Transforming a business from an abstract idea to a tangible entity is a big part of what makes entrepreneurship so intimidating. As part of your initial business planning, entrepreneurs must consider how to manage their business and weigh the potential risks, benefits and costs of different structuring options available in California.
There are four common types of structures to choose from and selecting the right form of entity early is important. Here are some questions to keep in mind when evaluating your options: To what degree do you want your business to subject you to potential personal liability, beyond the business assets and revenue? How do you want to manage your business, and to what degree do you want to define the roles of various partners, members or owners? How do you want to manage your business, financially, and try to take advantage of tax benefits, write-offs and/or implement tax planning?
Consulting with a lawyer and an accountant can help determine the answers to these questions, but a basic understanding of the four main types of structures will save time (and probably money).
1. Sole proprietorship
The simplest, most common structure is a sole proprietorship, where the business and the owner are one, and “doing business as” a fictitious name (more commonly referred to as DBA). Beyond obtaining a business license, filing the DBA, and negotiating or revising standard operational agreements, sole proprietorships require little legal capital and can be formed quickly. Taxable income and expenses are reported on the owner’s personal tax return, and owners are individually liable. Sole proprietorships are quick, easy and cheap to set up — generally more so than other structures. However, you’ll assume all liability for your business and it’s important to consider your comfort level with that much exposure.
2. Partnership
The second most common entity is a partnership, which can vary in form but can be created any time two or more individuals agree to a share in profits and losses of a business. Partnerships can be formed verbally or in writing. California has laws that assist in governance of a partnership, but without a good written agreement that defines each partner’s rights, duties and obligations, one or both partners could be put at professional and financial risk and the effects can take years to recover from.
Related: How Binding Arbitration Provisions Can Protect Your Business
There are two kinds of partnerships: a general partnership and a limited partnership. A general partnership is where each partner owns an agreed-upon percentage interest of the partnership and management duties are usually divided; the partners are legally responsible for the partnership’s debts and legal obligations.
In limited partnerships, you own an interest in the partnership, but your main risk is whatever cash, capital or liabilities you assume and contribute to the partnership. If you’re a limited liability partner, the law requires management and control of the partnership to rest with others — although you can still require a vote or approval of material changes, such as the sale of the partnership or the introduction of other partners. Managing partners owe duties to the partners, so if you are going to form a partnership (whether general or limited) it’s important to consult with an attorney to outline those duties. A good partnership agreement can assist in situations where disagreements exist or when a dissolution between the partners is necessary.

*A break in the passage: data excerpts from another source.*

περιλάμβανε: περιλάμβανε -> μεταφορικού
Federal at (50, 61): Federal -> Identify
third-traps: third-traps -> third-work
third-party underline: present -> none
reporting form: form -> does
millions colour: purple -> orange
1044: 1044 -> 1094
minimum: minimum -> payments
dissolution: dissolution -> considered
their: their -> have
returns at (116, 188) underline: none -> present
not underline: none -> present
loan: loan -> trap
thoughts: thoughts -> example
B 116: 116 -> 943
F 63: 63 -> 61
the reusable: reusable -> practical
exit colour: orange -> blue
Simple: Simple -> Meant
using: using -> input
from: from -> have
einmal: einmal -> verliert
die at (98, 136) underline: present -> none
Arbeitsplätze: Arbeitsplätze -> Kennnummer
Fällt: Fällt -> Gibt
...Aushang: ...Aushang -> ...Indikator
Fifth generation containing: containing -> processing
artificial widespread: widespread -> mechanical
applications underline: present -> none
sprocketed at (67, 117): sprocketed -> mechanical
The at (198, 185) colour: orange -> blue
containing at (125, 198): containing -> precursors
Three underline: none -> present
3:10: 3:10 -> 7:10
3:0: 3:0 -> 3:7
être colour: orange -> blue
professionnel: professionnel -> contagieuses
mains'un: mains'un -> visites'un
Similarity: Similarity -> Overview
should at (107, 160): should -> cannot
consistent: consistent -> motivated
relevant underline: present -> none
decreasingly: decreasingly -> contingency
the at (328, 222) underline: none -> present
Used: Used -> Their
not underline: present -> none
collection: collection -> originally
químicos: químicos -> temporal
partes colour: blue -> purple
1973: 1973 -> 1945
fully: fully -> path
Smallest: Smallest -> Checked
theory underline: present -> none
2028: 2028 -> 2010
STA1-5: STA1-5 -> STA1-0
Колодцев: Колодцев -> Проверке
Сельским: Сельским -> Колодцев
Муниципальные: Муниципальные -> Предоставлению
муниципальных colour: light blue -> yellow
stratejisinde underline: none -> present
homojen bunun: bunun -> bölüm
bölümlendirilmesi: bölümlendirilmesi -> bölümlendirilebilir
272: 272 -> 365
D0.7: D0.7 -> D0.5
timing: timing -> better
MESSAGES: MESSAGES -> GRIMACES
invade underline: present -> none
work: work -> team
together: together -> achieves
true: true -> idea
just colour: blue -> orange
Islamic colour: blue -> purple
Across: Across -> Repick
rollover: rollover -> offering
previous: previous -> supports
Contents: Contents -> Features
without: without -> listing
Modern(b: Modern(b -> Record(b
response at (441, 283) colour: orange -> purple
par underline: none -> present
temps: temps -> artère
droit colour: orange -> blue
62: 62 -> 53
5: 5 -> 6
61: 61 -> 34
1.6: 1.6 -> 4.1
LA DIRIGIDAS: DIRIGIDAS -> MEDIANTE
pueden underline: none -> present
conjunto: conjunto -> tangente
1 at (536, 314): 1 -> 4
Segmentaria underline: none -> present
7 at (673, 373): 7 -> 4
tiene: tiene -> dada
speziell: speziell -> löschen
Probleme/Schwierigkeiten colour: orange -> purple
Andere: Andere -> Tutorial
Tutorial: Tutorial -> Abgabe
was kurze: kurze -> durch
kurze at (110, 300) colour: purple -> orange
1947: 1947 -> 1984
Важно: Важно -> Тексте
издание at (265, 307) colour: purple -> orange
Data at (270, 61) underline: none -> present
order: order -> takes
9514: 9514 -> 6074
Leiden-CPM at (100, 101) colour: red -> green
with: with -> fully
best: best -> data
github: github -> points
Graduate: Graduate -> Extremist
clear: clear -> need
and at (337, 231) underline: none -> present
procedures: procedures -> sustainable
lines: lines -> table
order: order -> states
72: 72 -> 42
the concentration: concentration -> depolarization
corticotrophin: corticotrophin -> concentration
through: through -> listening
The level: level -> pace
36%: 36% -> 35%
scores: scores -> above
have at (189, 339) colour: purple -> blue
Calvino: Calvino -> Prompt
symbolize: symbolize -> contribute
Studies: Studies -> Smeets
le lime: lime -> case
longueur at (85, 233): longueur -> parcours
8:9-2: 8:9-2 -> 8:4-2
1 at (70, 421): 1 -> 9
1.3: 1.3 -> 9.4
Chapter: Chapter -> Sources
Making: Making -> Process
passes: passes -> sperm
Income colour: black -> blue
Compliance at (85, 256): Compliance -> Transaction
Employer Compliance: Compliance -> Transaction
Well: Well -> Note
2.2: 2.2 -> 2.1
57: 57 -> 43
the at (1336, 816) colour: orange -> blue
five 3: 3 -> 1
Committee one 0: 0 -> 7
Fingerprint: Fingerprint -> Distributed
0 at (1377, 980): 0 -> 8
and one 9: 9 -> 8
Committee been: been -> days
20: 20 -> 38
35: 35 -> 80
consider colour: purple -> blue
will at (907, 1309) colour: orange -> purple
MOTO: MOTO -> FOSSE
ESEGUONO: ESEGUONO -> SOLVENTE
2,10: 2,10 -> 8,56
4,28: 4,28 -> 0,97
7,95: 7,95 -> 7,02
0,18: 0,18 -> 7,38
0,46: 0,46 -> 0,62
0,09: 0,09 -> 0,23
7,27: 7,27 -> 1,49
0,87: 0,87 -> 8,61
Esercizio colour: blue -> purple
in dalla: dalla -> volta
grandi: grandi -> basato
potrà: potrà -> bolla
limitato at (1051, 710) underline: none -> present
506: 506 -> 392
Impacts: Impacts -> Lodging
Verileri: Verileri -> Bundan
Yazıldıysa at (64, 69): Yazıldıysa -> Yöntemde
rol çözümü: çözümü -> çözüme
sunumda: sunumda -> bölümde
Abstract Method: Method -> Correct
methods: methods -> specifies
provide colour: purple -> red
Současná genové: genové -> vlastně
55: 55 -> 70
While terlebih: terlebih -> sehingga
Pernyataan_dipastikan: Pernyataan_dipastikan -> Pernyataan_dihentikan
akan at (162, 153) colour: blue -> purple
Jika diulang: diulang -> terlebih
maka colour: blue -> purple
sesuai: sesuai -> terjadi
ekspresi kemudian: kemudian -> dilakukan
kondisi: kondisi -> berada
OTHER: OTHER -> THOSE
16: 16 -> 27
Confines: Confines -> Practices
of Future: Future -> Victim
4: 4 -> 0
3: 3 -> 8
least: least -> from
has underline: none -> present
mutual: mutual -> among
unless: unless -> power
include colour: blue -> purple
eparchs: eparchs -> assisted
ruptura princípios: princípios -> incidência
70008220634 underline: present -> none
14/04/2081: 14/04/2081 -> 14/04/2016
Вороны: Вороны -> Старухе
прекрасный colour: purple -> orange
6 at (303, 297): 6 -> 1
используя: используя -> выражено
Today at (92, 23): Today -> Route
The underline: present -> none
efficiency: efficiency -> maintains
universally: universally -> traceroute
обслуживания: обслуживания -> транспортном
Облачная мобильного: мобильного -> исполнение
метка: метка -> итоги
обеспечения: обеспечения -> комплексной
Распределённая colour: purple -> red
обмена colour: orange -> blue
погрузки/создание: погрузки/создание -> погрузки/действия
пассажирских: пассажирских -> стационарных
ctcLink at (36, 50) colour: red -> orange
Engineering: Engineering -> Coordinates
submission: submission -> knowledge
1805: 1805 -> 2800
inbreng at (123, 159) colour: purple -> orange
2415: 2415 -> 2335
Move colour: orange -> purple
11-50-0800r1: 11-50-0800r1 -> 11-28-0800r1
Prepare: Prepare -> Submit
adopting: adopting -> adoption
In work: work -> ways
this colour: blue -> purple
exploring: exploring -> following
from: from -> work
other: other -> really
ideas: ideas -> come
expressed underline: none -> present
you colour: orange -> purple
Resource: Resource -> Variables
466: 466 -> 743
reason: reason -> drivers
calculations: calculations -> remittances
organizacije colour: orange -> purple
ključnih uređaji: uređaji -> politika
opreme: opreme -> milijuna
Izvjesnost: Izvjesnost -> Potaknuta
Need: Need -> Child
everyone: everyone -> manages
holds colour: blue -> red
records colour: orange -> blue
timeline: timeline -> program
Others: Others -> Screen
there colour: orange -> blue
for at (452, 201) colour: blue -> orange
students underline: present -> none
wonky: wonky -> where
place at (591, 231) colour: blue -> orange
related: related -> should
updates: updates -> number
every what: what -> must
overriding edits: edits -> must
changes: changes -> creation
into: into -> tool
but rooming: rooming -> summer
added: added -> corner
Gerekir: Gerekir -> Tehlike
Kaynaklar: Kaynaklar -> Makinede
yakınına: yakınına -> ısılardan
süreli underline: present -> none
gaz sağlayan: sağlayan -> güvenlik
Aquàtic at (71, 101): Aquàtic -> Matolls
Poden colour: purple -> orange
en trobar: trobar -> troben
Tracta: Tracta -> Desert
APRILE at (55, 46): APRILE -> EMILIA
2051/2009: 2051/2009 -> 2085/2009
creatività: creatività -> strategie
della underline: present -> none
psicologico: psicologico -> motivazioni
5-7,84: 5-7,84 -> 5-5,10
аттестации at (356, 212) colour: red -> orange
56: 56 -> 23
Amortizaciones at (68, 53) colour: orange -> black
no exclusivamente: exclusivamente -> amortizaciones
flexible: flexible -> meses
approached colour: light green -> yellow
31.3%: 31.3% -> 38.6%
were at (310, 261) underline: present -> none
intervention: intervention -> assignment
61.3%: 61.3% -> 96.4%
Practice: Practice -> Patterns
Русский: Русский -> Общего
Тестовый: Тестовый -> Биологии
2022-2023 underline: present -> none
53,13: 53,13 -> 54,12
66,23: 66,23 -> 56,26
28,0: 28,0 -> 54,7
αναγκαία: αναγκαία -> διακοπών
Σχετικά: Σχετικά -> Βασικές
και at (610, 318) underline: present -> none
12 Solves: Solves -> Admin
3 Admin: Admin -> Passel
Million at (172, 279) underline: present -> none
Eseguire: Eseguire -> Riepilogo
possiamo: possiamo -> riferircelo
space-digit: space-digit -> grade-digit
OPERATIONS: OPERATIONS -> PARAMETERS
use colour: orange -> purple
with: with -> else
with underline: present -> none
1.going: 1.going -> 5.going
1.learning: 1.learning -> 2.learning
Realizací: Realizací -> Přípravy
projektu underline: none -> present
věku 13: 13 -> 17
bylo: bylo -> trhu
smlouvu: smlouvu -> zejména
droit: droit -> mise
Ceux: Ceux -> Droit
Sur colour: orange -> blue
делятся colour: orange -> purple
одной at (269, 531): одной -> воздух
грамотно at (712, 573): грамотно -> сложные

3. Limited liability companies
LLCs have become more prevalent over the last few decades and provide an excellent vehicle to manage and conduct business. At the ownership and management level, an LLC is basically a hybrid between a corporation and a partnership. LLCs can be formed relatively quickly; members acquire and own a percentage of the LLC, and there is flow-through taxation, which means that while there is a tax return prepared for the business, taxable income and tax liability falls on the owner or owners, instead of the business. The rights and obligations of the members, as well as the managers of LLCs, are usually defined in the “operating agreement.” Like a corporation, the owners have limited liability, yet there is less formality. Unlike a partnership, LLCs can be owned and managed by one member.
4. Corporation
Finally, a corporation is a legal entity owned by shareholders. Corporations are managed by their corporate officers, who follow the corporation’s bylaws, articles or corporate agreements. The officers are appointed and serve at the will of the corporation’s board of directors. California provides for limited liability and protections of a corporation’s shareholders, assuming protocols, formalities and other corporate requirements are properly observed.
The two most, common types of corporations are “C” and “S” corporations. C corporations are taxed at the corporate level, and if dividends are distributed to the shareholders, then also at the shareholder level. This is sometimes referred to as double corporate taxation, but also allows the corporation to shoulder the tax exposure. S corporations, like a partnership or LLC, have profits and losses that are reported and flow through to the shareholders based on their ownership.
Determining what entity or structure is best for your business involves a number of considerations, including the balance between what is practical, functional, cost effective, and protects you and your business. It’s best to consult with an attorney to help identify how to establish the right entity and structure up front, so you can minimize your risk long-term.